Transcreva a passagem do texto sobre o olhar artístico de "Não apenas obras" a "da mesma forma.", substituindo "artista" por "pintor".

**TEXTO APRESENTADO**
____

Não apenas obras de arte (no conceito tradicional) têm o poder de desvelar coisas que estão diante de nós, mas que, por uma busca de conformidade ou conveniência, não enxergamos. O olhar do artista é aquele que, ao se deparar com um alvorecer, é arrebatado pela grandiosidade do gradiente de cores que se desmancham no infinito. A Aletheia, porém, essa rachadura nas nossas certezas, pode acontecer de forma menos agradável.
Diante de um acidente, o olhar desinteressado de um artista pode ser exposto à estranheza de um crânio esmagado. Até aquele momento, uma cabeça era parte íntegra de um corpo, e nada se pensava sobre as texturas de seu interior. Ao vê-la espatifada como porcelana derramando seu conteúdo vermelho, alaranjado, viscoso, mole, o artista nunca mais olhará para uma cabeça em pleno funcionamento da mesma forma.

____

**Entradas de dados armazenadas**
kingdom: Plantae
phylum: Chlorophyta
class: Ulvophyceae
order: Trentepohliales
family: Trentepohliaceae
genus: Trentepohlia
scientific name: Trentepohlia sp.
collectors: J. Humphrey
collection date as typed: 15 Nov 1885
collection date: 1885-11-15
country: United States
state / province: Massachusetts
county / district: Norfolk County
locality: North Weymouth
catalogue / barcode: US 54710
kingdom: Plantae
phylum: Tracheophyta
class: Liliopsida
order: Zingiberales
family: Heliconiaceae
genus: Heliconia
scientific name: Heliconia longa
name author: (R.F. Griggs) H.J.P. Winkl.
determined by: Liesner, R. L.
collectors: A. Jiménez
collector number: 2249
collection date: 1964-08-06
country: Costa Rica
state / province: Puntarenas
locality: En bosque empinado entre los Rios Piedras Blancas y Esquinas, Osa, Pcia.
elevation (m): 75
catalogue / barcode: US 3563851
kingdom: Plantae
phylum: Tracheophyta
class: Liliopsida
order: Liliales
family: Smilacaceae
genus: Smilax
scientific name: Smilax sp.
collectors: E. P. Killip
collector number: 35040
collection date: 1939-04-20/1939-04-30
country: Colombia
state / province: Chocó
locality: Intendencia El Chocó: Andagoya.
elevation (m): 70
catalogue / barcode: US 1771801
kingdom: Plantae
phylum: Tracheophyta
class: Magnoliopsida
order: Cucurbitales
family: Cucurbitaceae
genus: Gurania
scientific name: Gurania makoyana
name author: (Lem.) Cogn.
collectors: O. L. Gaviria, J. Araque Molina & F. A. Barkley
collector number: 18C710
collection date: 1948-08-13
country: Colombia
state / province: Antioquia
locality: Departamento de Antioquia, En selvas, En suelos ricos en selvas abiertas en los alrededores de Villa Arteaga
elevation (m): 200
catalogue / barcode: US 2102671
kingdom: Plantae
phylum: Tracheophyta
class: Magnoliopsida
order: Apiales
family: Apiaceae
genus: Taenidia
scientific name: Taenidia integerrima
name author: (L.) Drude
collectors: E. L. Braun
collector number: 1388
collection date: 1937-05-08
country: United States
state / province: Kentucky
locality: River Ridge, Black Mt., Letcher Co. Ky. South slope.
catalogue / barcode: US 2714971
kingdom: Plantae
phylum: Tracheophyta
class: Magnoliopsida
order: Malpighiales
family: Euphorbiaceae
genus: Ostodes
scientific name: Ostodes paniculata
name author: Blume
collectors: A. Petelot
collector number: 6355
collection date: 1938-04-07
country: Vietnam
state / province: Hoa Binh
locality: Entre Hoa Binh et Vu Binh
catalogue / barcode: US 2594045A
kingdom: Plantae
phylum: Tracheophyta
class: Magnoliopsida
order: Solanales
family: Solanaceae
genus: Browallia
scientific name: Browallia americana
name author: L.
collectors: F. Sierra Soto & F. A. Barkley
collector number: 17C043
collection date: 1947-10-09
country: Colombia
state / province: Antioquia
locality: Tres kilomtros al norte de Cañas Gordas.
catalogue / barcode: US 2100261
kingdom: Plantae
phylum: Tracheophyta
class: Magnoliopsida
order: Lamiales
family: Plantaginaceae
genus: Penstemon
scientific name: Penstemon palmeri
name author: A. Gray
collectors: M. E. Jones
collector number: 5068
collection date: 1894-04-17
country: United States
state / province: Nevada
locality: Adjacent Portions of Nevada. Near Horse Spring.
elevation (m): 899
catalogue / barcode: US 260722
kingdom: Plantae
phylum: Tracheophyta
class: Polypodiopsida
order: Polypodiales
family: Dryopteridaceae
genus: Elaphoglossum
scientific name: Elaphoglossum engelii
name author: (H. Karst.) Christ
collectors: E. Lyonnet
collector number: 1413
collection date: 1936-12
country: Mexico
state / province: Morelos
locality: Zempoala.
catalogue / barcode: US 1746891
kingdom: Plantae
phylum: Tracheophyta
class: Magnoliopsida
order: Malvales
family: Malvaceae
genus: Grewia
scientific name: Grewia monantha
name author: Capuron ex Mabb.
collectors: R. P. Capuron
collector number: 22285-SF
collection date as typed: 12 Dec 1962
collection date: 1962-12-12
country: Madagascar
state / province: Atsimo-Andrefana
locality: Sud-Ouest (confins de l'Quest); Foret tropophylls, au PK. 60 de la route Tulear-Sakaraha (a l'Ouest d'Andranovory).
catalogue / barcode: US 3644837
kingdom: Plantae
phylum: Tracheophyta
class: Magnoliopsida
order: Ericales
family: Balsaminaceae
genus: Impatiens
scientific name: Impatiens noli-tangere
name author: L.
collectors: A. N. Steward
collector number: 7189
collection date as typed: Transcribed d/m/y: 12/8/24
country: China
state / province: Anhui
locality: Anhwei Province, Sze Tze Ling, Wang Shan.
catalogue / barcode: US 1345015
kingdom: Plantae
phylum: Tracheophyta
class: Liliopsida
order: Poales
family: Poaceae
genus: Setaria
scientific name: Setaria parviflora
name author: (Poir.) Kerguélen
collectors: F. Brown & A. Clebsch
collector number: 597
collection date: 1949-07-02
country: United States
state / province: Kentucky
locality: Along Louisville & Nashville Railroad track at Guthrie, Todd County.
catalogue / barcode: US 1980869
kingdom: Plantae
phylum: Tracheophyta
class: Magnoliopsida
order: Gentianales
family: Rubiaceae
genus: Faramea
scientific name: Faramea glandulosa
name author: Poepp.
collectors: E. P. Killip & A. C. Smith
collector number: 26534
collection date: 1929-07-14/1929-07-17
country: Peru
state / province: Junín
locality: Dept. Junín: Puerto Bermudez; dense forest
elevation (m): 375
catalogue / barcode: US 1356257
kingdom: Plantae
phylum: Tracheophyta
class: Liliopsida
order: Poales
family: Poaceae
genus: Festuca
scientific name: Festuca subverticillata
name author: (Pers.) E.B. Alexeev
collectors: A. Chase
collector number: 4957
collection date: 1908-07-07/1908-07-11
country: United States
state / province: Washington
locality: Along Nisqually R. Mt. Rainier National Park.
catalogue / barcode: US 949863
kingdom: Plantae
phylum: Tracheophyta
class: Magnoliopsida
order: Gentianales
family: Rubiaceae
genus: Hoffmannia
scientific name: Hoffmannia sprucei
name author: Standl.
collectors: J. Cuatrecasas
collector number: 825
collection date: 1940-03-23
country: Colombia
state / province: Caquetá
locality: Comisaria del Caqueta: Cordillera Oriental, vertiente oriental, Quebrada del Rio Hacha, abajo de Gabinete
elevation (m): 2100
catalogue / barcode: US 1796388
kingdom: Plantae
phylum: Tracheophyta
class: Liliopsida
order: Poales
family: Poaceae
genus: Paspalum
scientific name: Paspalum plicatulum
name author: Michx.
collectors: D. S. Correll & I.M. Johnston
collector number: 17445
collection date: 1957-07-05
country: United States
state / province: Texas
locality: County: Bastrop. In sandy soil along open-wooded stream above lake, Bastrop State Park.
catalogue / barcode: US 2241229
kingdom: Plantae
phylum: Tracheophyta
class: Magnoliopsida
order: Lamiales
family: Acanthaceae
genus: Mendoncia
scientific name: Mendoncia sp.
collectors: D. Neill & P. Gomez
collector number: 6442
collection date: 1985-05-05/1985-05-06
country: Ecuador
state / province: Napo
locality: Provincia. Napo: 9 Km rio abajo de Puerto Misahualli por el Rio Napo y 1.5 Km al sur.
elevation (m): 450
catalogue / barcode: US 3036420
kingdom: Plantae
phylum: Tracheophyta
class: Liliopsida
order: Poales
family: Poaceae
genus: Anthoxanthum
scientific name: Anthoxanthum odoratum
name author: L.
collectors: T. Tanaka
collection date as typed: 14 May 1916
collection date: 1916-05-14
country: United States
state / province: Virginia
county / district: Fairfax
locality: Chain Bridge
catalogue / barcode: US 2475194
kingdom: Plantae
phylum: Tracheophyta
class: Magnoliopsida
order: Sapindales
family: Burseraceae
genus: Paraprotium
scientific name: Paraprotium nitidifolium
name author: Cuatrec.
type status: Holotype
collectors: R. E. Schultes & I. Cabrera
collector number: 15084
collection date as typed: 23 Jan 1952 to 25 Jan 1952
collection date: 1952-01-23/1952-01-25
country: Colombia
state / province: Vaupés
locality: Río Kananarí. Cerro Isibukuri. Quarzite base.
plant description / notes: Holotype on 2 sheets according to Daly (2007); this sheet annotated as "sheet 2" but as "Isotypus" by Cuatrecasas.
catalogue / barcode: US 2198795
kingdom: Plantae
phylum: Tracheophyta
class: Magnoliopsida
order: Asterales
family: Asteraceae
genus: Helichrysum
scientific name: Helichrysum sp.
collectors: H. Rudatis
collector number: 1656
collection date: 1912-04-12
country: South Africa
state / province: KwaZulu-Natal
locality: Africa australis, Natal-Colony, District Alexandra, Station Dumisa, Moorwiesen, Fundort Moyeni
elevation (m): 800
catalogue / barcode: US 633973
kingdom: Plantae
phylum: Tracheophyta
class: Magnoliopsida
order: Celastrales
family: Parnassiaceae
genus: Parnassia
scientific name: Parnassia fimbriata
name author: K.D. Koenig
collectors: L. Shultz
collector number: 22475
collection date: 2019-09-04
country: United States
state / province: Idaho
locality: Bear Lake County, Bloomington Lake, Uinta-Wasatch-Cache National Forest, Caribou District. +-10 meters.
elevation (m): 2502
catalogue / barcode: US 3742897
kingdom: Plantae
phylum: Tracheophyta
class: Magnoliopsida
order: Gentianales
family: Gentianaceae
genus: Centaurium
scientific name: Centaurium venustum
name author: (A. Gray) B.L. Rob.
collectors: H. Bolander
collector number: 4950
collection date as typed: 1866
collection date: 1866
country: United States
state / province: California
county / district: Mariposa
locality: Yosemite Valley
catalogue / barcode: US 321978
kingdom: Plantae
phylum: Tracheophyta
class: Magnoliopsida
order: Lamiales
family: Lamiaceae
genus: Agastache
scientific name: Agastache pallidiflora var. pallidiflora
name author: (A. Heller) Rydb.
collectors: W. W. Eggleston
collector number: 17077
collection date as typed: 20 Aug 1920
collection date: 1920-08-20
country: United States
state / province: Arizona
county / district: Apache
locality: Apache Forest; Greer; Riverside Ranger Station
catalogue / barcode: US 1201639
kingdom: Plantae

____

**CAMPO DE RESPOSTA**
Não apenas obras de arte (no conceito tradicional) têm o poder de desvelar coisas que estão diante de nós, mas que, por uma busca de conformidade ou conveniência, não enxergamos. O olhar do pintor é aquele que, ao se deparar com um alvorecer, é arrebatado pela grandiosidade do gradiente de cores que se desmancham no infinito. A Aletheia, porém, essa rachadura nas nossas certezas, pode acontecer de forma menos agradável.
Diante de um acidente, o olhar desinteressado de um pintor pode ser exposto à estranheza de um crânio esmagado. Até aquele momento, uma cabeça era parte íntegra de um corpo, e nada se pensava sobre as texturas de seu interior. Ao vê-la espatifada como porcelana derramando seu conteúdo vermelho, alaranjado, viscoso, mole, o pintor nunca mais olhará para uma cabeça em pleno funcionamento da mesma forma.